12. Win or lose, Trump shows the extent the mainstream is in crisis. And it is highly unlikely that conventional Democrats or Republicans will be able to solve the deep malaise at the heart of America. Globally – given the state of politics across the West – Trump just could in a nightmare vision prove an inspirational figure to plutocrats and charismatic multimillionaires who fancy their hand at national political office. We have already had Berlusconi in Italy and Arron Banks funding of Farage’s Brexit campaign. In an age of a stratospheric wealth, where such people believe in their own unique importance and insights, could Trump, win or lose, provide a harbinger of the future to come?

Final Thoughts:

First, a superficial, but important dimension: the Trump campaign, awful as it was had more memorable (although outrageous) slogans – both official, ‘Make America Great Again’ and ‘Drain the Swamp’; semi-official ‘Lock Her Up’; and unofficial ‘Kill Hillary’. Hate and fearmongering are often easier to peddle, compared to the compromises of government. But they point to the ambiguous messages at the heart of the Clinton campaign – which is steady as she goes, status quoism with lots of policy wonk stuff.

Commentators talk of ‘the wall of empathy’ disfiguring US politics, whereby Democrats and Republicans willfully refuse to understand each other. A swathe of Trump supporters I spoke to at his rally confessed that they didn’t know a single person voting for Clinton.

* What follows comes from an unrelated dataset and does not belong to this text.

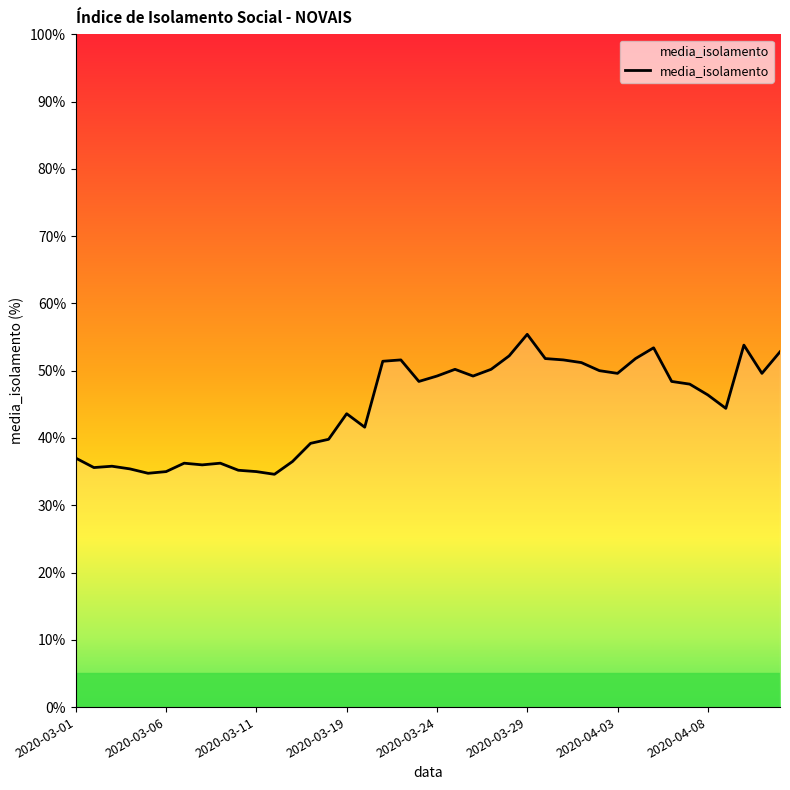

What is the greatest value displayed?

55.4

One Trump woman said that because she had lots of female friends she knew some Clinton supporters. The same is true of Democrats. This is one of the dynamics which aids uber-partisanship, and then is reinforced on the right by the murky world of the alt-media community. Large parts of Republican opinion now have a tenuous link with reality.

Everything today points to an unconvincing Hillary victory, but both parties unwilling and unable to face their own weaknesses. Democrats now have a natural advantage at presidential elections, but pre-Obama, in the post-war period, four of their victories came with minority votes (Truman, JFK, Clinton 92 and 96) and only two with majorities: LBJ in 64 and Carter in 76, both after national meltdowns – the assassination of JFK and Watergate. This was transformed by Obama’s two emphatic – but not landslide – victories with over half the vote in 2008 and 2012.

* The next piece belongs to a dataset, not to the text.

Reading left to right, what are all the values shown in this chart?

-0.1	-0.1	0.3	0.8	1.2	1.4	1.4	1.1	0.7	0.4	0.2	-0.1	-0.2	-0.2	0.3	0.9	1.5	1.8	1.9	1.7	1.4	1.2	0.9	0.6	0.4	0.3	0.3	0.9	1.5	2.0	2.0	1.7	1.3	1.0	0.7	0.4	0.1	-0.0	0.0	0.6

If Hillary, as is probable, does not get over half the popular vote, that matters for Democrats and her presidency. It limits her mandate. And shores up future problems. If the Republicans manage to hold onto the Senate, as well as the House, then the grotesque blocking games and Clinton paranoia of the campaign will continue and hinder her administration. Democrats look likely in future to have a strong hold on the presidency, but will be unable to turn that into House and Senate permanent majorities, and are thus condemned to fight a continual war of attrition with Republicans. That’s an unattractive picture, and not adequate for the big challenges the US faces economically, socially and in terms of imperial over-reach.